Une enquête criminelle sur deux élus libéraux, dont l'un serait toujours député, et un promoteur immobilier lié à la mafia italienne serait bloquée depuis 2012 alors que des accusations auraient dû être déposées, soutient le président de la Fraternité des policiers de Montréal, Yves Francoeur.

Il s'agirait selon lui d'une affaire de « fraude, de trafic d'influence, de modifications législatives en retour de contributions au Parti libéral ».

L'enquête serait complétée. « On a de la filature, de l'écoute électronique, il y a tout au dossier pour procéder », a-t-il ajouté sur les ondes du 98,5 FM. Il n'a toutefois pas présenté de preuves pour appuyer ses allégations.

Mais un « intervenant du système judiciaire » lui a confié qu'il y a blocage au dépôt d'accusations. « Ce dossier-là, si ce n'était pas deux élus libéraux, les accusations seraient déjà déposées à la cour », a-t-il affirmé.

Selon lui, « la raison pour laquelle ça sort », qu'il y a des fuites de renseignements à l'UPAC, « c'est qu'il y a un malaise. Il y a de l'obstruction, de l'interférence. Il y a plein de gens bien intentionnés, pas seulement des policiers, des intervenants dans le processus judiciaire, qui se disent : qu'est-ce qui se passe ? On fait notre travail et ça ne débouche pas », a affirmé M. Francoeur à l'animateur Paul Arcand.

Le député libéral Robert Poëti, ancien policier, trouve que les propos de M. Francoeur sont « surprenants ». « À mon avis, il est obligé d'aviser les personnes en autorité à l'UPAC ou quelque part pour aller donner l'information qu'il détient. C'est vraiment important ce qu'il a dit. Je ne doute pas, moi, de l'intégrité de M. Francoeur. Maintenant, les propos qu'il a tenus publiquement l'obligent immédiatement à rencontrer le chef de l'UPAC s'il le faut et d'aller donner cette information-là ».

« Ce qu'on a entendu ce matin est troublant. Et je vous dis, je connais M. Francoeur, je ne doute pas des propos qu'il tient », a-t-il affirmé, qualifiant le chef syndical de personnalité « crédible ».
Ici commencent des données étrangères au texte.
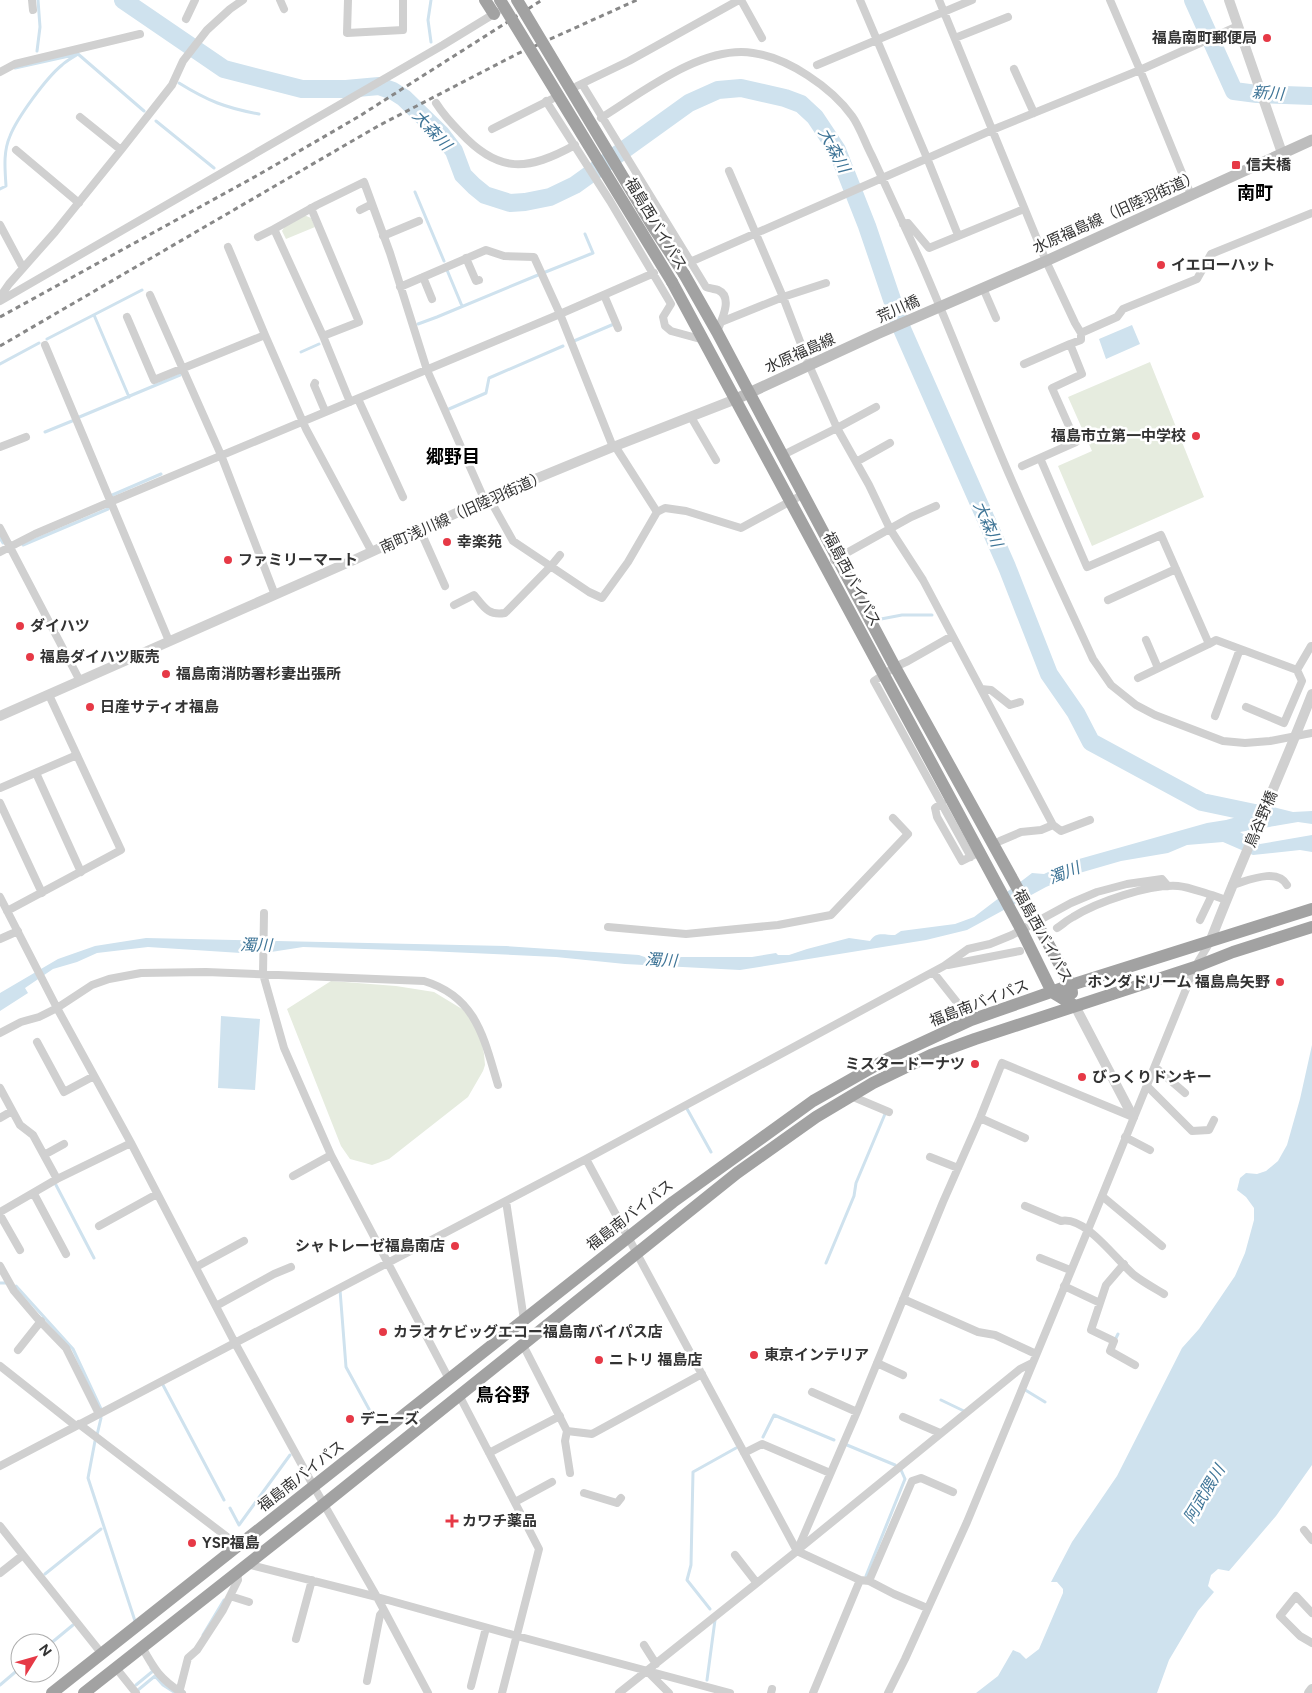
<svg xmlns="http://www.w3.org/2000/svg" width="1312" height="1693" font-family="Figtree,'Noto Sans JP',sans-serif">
	<rect width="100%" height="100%" fill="#fff"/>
	<!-- green -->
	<path fill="#e6ecdf" d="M 304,215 L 311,218 L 315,227 L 286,239 L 282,231 L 285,226 Z
		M 1150,362 L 1204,497 L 1092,546 L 1058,466 L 1092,451 L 1068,397 Z
		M 331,981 L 396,986 L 434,992 L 462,1009 L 473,1021 L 480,1035 L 484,1054 L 485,1065 L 483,1071 L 468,1097 L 389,1159 L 372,1165 L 350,1159 L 341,1146 L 287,1009 Z"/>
	<!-- water -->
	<path fill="#cfe2ee" d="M 1132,325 L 1140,344 L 1106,359 L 1099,339 Z
		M 1273,807 L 1293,812 L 1312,811 L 1312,824 L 1298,822 L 1240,832 L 1260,844 L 1312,835 L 1312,852 L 1300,850 L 1253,855 L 1223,842 L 1187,845 L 1168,853 L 1121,861 L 1076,874 L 1046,887 L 967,930 L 926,940 L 740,970 L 625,964 L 556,957 L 427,951 L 303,947 L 271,952 L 241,953 L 148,947 L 97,953 L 77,962 L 53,969 L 25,988 L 28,993 L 0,1011 L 0,993 L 58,959 L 95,946 L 146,938 L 506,946 L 639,955 C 648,959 659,960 668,957 L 752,957 L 776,953 L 778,955 L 789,955 L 807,949 L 849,938 L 870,941 C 876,931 884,935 895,935 L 901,931 L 955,924 L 974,917 L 1032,873 L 1044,874 L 1072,861 L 1207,823 L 1226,820 Z
		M 221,1016 L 260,1019 L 255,1090 L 218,1088 Z
		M 1312,1045 L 1312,1465 L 1276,1516 L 1229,1571 L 1218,1569 L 1211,1575 L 1208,1586 L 1214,1592 L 1198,1611 L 1169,1660 L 1157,1693 L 976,1693 L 998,1676 L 1013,1650 L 1020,1653 L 1026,1659 L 1039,1649 L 1063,1593 L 1063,1589 L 1057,1582 L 1051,1582 L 1072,1542 L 1117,1476 L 1182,1348 L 1199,1329 L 1235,1276 L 1245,1253 L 1254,1220 L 1254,1208 L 1246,1197 L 1237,1190 L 1240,1178 L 1246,1173 L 1257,1174 L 1266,1171 L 1278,1161 L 1287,1145 L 1300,1099 Z"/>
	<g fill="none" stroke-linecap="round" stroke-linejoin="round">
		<!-- stream -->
		<path stroke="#cfe2ee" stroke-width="3" d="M 431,0 L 428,20 L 431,42
			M 37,51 L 40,27 L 38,0
			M 15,68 L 78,54 L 144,111
			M 179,83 C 208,101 226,108 259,114
			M 156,121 L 214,168
			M 0,189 L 6,186 C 5,169 3,152 10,136 C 17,118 46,78 62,65 C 66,61 72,58 78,54
			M 415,192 L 444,261
			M 447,270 L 462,306
			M 543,273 L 593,253 L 585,234
			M 94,315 L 129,397
			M 418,324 L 437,317 L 538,275
			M 47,339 L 142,290
			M 574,341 L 614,324
			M 301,352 L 319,344
			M 0,364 L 39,343
			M 449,409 L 486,393 L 489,378 L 563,346
			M 77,418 L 180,375
			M 45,432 L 72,421
			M 110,496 L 161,474
			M 0,538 L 3,543
			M 23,545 L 108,509
			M 881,619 L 902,615 L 932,615
			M 686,1107 L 711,1152
			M 56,1185 L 94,1258
			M 826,1263 L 854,1196 L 856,1183 L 885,1114
			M 0,1283 L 9,1283
			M 16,1286 L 73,1349 L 101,1409
			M 340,1290 L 346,1367 L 376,1422
			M 1115,1340 L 1118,1334
			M 163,1385 L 224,1500
			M 1022,1388 L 1045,1402
			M 941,1400 L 966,1412
			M 97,1435 L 101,1418
			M 763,1437 L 774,1415 L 834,1440
			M 95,1441 L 88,1478 L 136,1624
			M 847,1445 L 895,1465
			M 230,1508 L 239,1525 L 290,1455
			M 45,1574 L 101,1529
			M 866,1576 L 905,1479 L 901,1470
			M 710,1609 L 687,1580 L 691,1565 L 693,1472 L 736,1448
			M 203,1635 L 224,1600
			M 50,1644 L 73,1625
			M 707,1680 L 715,1620
			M 0,1685 L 20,1668
			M 136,1685 L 153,1671 L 151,1668
			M 138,1690 L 155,1676 L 163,1685 L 174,1692"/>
		<!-- river -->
		<path stroke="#cfe2ee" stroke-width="18" d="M 123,0 L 224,69 L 302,89 L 346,89 L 379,86 L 393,91 L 404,98 L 441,134 L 454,151 L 463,175 L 474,186 L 485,195 L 510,203 L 525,202 L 550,197 L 575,185 L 689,103 L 718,90 L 741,88 L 785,98 L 801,104 L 815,117 L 837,150 L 867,226 L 902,329 L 1007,567 L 1049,674 L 1076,713 L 1091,742 L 1202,802 L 1273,817
			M 1193,0 L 1234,91 L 1257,94 L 1312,96"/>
		<!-- minor -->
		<path stroke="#d0d0d0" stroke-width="8" d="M 32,0 L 33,10
			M 280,0 L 284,9
			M 348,0 L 347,33 L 403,30 L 403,0
			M 741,0 L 762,38
			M 860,0 L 927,158 L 958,235
			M 939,0 L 1046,261 L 1075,323 L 1081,333 L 1117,317 L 1123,309 L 1197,279 L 1211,254 L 1312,213
			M 1110,0 L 1140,70 L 1191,195
			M 186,19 L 195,0
			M 955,38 L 1008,17
			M 817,65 L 972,0
			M 1014,69 L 1034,113
			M 0,72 L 15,64 L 140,34
			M 582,84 L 706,287 C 709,288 714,289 718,290 C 734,297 721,321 717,332
			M 577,86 L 629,61 L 739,0
			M 546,101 L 610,201 L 671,304 L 663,317 L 665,326 L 671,331 L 704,340
			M 436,103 C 443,114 451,123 461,133 C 499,174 528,171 575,145
			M 80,117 L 121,150
			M 601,118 C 643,92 702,45 753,53 C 788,58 831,87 852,116 C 860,127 865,143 872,156 C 888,190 904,225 920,260 C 952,333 980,408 1012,481 C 1038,541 1066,600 1093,659 L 1111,685 L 1136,705 L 1155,715 L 1223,741 L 1245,743 L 1270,741 L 1312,733
			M 492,129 L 552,99
			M 16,150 L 79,203
			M 729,171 L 783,297 L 809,365 L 837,428 L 869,485 L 890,529 L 923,580 L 1053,825 L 1041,830 L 1021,832 L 1000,841
			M 311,208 L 359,322 L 323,336
			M 360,210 L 372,204
			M 903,224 L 908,223 L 929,248 L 1024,209
			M 0,225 L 23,268
			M 383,236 L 419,221
			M 258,237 L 274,229
			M 228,247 L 265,335
			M 466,258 L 476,281 L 479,280
			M 690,262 L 992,130 L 1140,70 L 1238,26
			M 423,277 L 432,299
			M 400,287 L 486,250 L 504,256 L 534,257 L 560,314 L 613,447
			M 983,288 L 996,318
			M 150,295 L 221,455 L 275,595
			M 604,295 L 618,328
			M 0,297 L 9,284 L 55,232 L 121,150 L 172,85 L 183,61 L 207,30 L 230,9 L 243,0
			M 0,301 L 443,45 L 497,12
			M 127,317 L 154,380 L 265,335 L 306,429 L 372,552
			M 721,322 L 783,297 L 826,283
			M 1081,333 L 1081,340 L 1070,344 L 1082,374 L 1052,388 L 1076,442 L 1040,458 L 1087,567 L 1161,535 L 1209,644 L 1216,640 L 1297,670 L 1311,646 L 1312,646
			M 45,345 L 169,641
			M 1024,364 L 1070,344
			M 315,383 L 314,385 L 325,411
			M 358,399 L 403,497
			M 350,402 L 323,336 L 274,229 L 317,205 L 364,182 L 390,253 L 427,370 L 485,501
			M 691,417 L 716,460
			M 615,446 L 657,512
			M 0,447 L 26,437
			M 781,456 L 837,428 L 876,407
			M 856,462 L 890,443
			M 1022,466 L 1040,458
			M 489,498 L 513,541 L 589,592 L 602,598 L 628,562 L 657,512 L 665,508 L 686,511 L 741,528 L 802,495
			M 0,528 L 80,681
			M 420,530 L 445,586
			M 0,552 L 35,534 L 110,502 L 560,314 L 654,273
			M 834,560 L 911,517 L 936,506
			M 1108,600 L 1176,569
			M 454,605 L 474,595 C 484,607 488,616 505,613 L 551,566 L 560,555
			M 952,636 L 908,661 L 895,667 L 874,681 L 971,857
			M 1146,640 L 1158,668
			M 1138,678 L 1209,644
			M 981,689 L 991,690 L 1010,705 L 1020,702
			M 1246,707 L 1284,723 L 1302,681 L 1297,670
			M 1215,716 L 1240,649
			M 36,773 L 81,872
			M 0,788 L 77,755
			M 0,803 L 42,893
			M 942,803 L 935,808 L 937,817 L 962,861 L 974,855
			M 1053,825 L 1061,831 L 1090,820
			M 1232,885 C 1247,881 1277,867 1287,885
			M 0,897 L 57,1008 L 131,1143 L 235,1343 L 314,1487 L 377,1597 L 428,1693
			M 7,911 L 121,850 L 49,695
			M 264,913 L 263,974 L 284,1048 L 331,1155 L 449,1379
			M 1200,920 L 1212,895 L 1226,900
			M 608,927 L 686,934 L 778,925 L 831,915 L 908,834 L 893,818
			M 1057,928 C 1062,925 1067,920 1073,917 C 1097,902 1149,884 1178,886 C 1189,887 1201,892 1212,895
			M 0,939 L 18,931
			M 948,965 L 1020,951
			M 933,972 L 971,1020
			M 0,1033 L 21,1022 L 39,1017 L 57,1008 L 92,985 L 109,979 L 141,973 L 206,972 L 424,981 C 477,997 484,1039 498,1085
			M 37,1042 L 64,1092 L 94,1076
			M 1155,1067 L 1185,1093
			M 1147,1086 L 1192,1131 L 1209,1130 L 1214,1120
			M 0,1088 L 20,1125 L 33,1135 L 57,1179
			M 851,1096 L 889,1112
			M 0,1118 L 12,1111
			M 980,1118 L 1025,1138
			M 1125,1137 L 1150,1150
			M 44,1155 L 64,1144
			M 930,1157 L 958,1168
			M 586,1159 L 797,1551 L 860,1580 L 869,1581 L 894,1594 L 927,1608
			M 293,1176 L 331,1155
			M 34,1194 L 66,1254
			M 1102,1196 L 1162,1246
			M 506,1201 L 524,1320
			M 1025,1206 L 1061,1221 C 1086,1216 1116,1260 1134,1275 C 1143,1282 1154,1288 1164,1294
			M 0,1212 L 57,1179 L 131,1143
			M 0,1215 L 20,1250
			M 99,1226 L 157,1194
			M 1040,1258 L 1070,1270
			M 1124,1264 L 1106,1285 L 1091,1330 L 1114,1341 L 1110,1351 L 1135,1365
			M 0,1266 L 14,1291 L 37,1318 L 66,1348 L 99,1414
			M 196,1267 L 244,1241
			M 1064,1286 L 1100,1303
			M 903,1299 L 978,1332 L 995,1335 L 1036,1354
			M 216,1306 L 274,1274 L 291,1267
			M 523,1345 L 567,1431 L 592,1434 L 702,1374
			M 18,1350 L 41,1321
			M 877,1363 L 903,1375
			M 0,1366 L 76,1426
			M 812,1392 L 857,1412
			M 459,1395 L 539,1549 L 502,1693
			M 903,1417 L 940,1433
			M 79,1424 L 239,1546
			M 567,1431 L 565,1441 L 570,1473
			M 489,1453 L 560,1416
			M 744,1453 L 762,1444 L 830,1473
			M 0,1466 L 586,1159 L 944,966 L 968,949 L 990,944 L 1012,935 L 1071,903 L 1097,892 L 1127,884 L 1162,879 L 1168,886
			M 584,1493 L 617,1503 L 621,1498
			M 515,1502 L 552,1482
			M 0,1526 L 23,1555 L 0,1573
			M 1304,1530 L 1312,1540
			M 799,1549 L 1020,1369 L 1032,1363
			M 23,1555 L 102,1654
			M 735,1555 L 756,1582
			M 247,1564 L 377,1597 L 517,1636 L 730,1693
			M 869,1581 L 912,1481 L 921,1478 L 953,1492
			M 230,1596 L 249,1602
			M 1312,1613 L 1296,1596 L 1280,1616 L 1300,1636 L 1312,1643
			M 296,1639 L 312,1580
			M 644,1645 L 656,1664
			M 142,1647 C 154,1669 160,1679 182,1693
			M 116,1668 L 136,1693
			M 647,1671 L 669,1693
			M 367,1681 L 380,1615 L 384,1610
			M 471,1686 L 486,1628
			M 179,1693 L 188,1658 L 197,1650 L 223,1610 L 238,1580 L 237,1572
			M 619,1693 L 797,1551 L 857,1412 L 943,1202 L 980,1118 L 1002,1063 L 1133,1117
			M 771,1693 L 772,1689
			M 813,1693 L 860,1580
			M 888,1693 L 905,1659 L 967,1522 L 1102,1196 L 1195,967 L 1210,942"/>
		<!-- tertiary -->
		<path stroke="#d0d0d0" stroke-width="10" d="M 1229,0 L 1282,153
			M 0,716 L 356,559 L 489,498 L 613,447 L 736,399
			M 1210,942 C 1242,858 1280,777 1312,694
			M 1075,1006 L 1133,1117
			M 1309,1693 L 1312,1689"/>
		<!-- secondary -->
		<path stroke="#bdbdbd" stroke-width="11" d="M 736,399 L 877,334 L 1046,261 L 1312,140"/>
		<!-- trunk -->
		<path stroke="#a2a2a2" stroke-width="12" d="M 485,0 L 494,14
			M 684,274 L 717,332 L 895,667 L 1071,985 L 1072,993
			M 672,282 L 1022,931 L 1052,992 L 1075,1006
			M 52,1693 L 673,1202 L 813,1101 L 887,1059 L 971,1020 L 1071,985 L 1312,909
			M 84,1693 L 324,1504 L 737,1173 L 816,1117 L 873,1083 L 931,1055 L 975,1039 L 1195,967 L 1233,952 L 1312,927"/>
		<!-- rail -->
		<path stroke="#888" stroke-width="3" stroke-dasharray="5 4" stroke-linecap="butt" d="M 0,317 L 258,175 L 358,117 L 542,0
			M 0,346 L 378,126 L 517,54 L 637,0"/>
		<!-- trunk-bridge -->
		<path stroke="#a2a2a2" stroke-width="12" d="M 500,0 L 672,282
			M 517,0 L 653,227 L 684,274"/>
	</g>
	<!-- markers -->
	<g fill="#e63946" stroke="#fff" stroke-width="2">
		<circle cx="1267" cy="38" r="5"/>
		<rect x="1231" y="160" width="10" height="10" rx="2.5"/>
		<circle cx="1161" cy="265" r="5"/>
		<circle cx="1196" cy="436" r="5"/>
		<circle cx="447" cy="542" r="5"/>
		<circle cx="228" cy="560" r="5"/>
		<circle cx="20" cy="626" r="5"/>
		<circle cx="30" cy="657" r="5"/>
		<circle cx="166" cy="674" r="5"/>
		<circle cx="90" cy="707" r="5"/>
		<circle cx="1280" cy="982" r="5"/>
		<circle cx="975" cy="1064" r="5"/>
		<circle cx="1082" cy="1077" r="5"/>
		<circle cx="455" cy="1246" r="5"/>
		<circle cx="383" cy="1332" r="5"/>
		<circle cx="754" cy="1355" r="5"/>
		<circle cx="599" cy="1360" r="5"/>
		<circle cx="350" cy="1419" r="5"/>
		<path d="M449.5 1513.5h5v5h5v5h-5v5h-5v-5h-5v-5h5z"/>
		<circle cx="192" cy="1543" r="5"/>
	</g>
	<g text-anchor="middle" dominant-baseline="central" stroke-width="5" stroke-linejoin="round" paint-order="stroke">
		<!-- poi labels -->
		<g font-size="15" font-weight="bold" fill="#333" stroke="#fff" text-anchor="start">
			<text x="1257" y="38" text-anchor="end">福島南町郵便局</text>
			<text x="1246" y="165">信夫橋</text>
			<text x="1171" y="265">イエローハット</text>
			<text x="1186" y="436" text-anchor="end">福島市立第一中学校</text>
			<text x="457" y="542">幸楽苑</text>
			<text x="238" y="560">ファミリーマート</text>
			<text x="30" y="626">ダイハツ</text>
			<text x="40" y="657">福島ダイハツ販売</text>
			<text x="176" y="674">福島南消防署杉妻出張所</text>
			<text x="100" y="707">日産サティオ福島</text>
			<text x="1270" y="982" text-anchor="end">ホンダドリーム 福島鳥矢野</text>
			<text x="965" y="1064" text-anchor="end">ミスタードーナツ</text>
			<text x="1092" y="1077">びっくりドンキー</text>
			<text x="445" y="1246" text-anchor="end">シャトレーゼ福島南店</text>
			<text x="393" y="1332">カラオケビッグエコー福島南バイパス店</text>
			<text x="764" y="1355">東京インテリア</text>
			<text x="609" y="1360">ニトリ 福島店</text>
			<text x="360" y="1419">デニーズ</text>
			<text x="462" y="1521">カワチ薬品</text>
			<text x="202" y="1543">YSP福島</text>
		</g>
		<!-- street labels -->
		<g font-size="15" fill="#333" stroke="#fff">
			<text transform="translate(1116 212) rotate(-24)">水原福島線（旧陸羽街道）</text>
			<text transform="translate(656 224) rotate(59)">福島西バイパス</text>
			<text transform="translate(898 309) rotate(-24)">荒川橋</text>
			<text transform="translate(800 353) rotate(-24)">水原福島線</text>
			<text transform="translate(463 512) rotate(-24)">南町浅川線（旧陸羽街道）</text>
			<text transform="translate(852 579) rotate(62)">福島西バイパス</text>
			<text transform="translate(1261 819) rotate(-67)">鳥谷野橋</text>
			<text transform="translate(1043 936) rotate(61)">福島西バイパス</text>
			<text transform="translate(979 1003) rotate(-21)">福島南バイパス</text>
			<text transform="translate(630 1215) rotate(-38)">福島南バイパス</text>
			<text transform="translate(301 1476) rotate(-38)">福島南バイパス</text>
		</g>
		<!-- water labels -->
		<g font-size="16" font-style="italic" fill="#3f7597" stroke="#fff">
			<text transform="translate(1268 93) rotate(4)">新川</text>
			<text transform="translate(432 130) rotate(47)">大森川</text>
			<text transform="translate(834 150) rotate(62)">大森川</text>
			<text transform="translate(988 524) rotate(66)">大森川</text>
			<text transform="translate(1064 873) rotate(-22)">濁川</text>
			<text transform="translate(256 945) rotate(1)">濁川</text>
			<text transform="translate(661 960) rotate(3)">濁川</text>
			<text transform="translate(1204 1494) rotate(-59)">阿武隈川</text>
		</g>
		<!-- quarter labels -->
		<g font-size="18" font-weight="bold" fill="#000" stroke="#fff">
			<text x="1255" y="193">南町</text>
			<text x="453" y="457">郷野目</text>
			<text x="503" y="1395">鳥谷野</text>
		</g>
	</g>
	<!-- north arrow -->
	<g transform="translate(35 1658) rotate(53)"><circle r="24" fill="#ffffff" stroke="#adadad"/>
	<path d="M0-4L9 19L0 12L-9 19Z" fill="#e63946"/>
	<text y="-8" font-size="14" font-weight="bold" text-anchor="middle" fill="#333333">N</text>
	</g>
</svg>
De son côté, le Directeur des poursuites criminelles et pénales (DPCP) invite M. Francoeur à lui transmettre « toutes les informations qu'il détient relativement à des allégations ».

« Le DPCP réitère les critères qui guident les procureurs à porter ou non des accusations. Ces critères résident dans la capacité de faire la preuve à la Cour et sont dictés par les règles de droit et les faits applicables en toute impartialité et objectivité », a ajouté le porte-parole Jean-Pascal Boucher.

« Il y a une impression d'immunité libérale »

Pour le chef péquiste Jean-François Lisée, « il y a une impression d'immunité libérale dans nos institutions ». « Il y a un policier crédible qui dit qu'il y a un verrou libéral », a-t-il ajouté au Salon bleu.

Le premier ministre Philippe Couillard a répliqué que les propos de son adversaire constituent des « pressions politiques délibérées » sur le DPCP, « une organisation indépendante ».

« Chaque jour, on en apprend un peu plus sur le bon vieux système d'influence du Parti libéral, a soutenu de son côté le chef caquiste François Legault. Est-ce que le premier ministre comprend que toutes ces histoires fragilisent la confiance des Québécois et quand va-t-il enfin faire le ménage ? »

Aux yeux de Philippe Couillard, c'est plutôt l'opposition qui alimente le « cynisme » parce qu'elle « construit des histoires qui n'ont aucun rapport avec la réalité ».

« Pour les allégations de M. Francoeur, qu'il aille à l'UPAC, qu'il aille les déposer, et il pourra lui aussi questionner et peut-être un peu tenter d'intimider la directrice des poursuites criminelles et pénales », a-t-il lancé, une remarque qui a provoqué des hauts cris dans les banquettes de l'opposition. « M. le premier ministre, il ne faut pas prêter des intentions », a signalé le vice-président de la Chambre, François Ouimet.

Questionnée par le péquiste Pascal Bérubé et la caquiste Nathalie Roy sur les propos « troublants » d'Yves Francoeur, la ministre de la Justice, Stéphanie Vallée, a reproché à l'opposition de « remettre en doute l'intégrité des institutions ».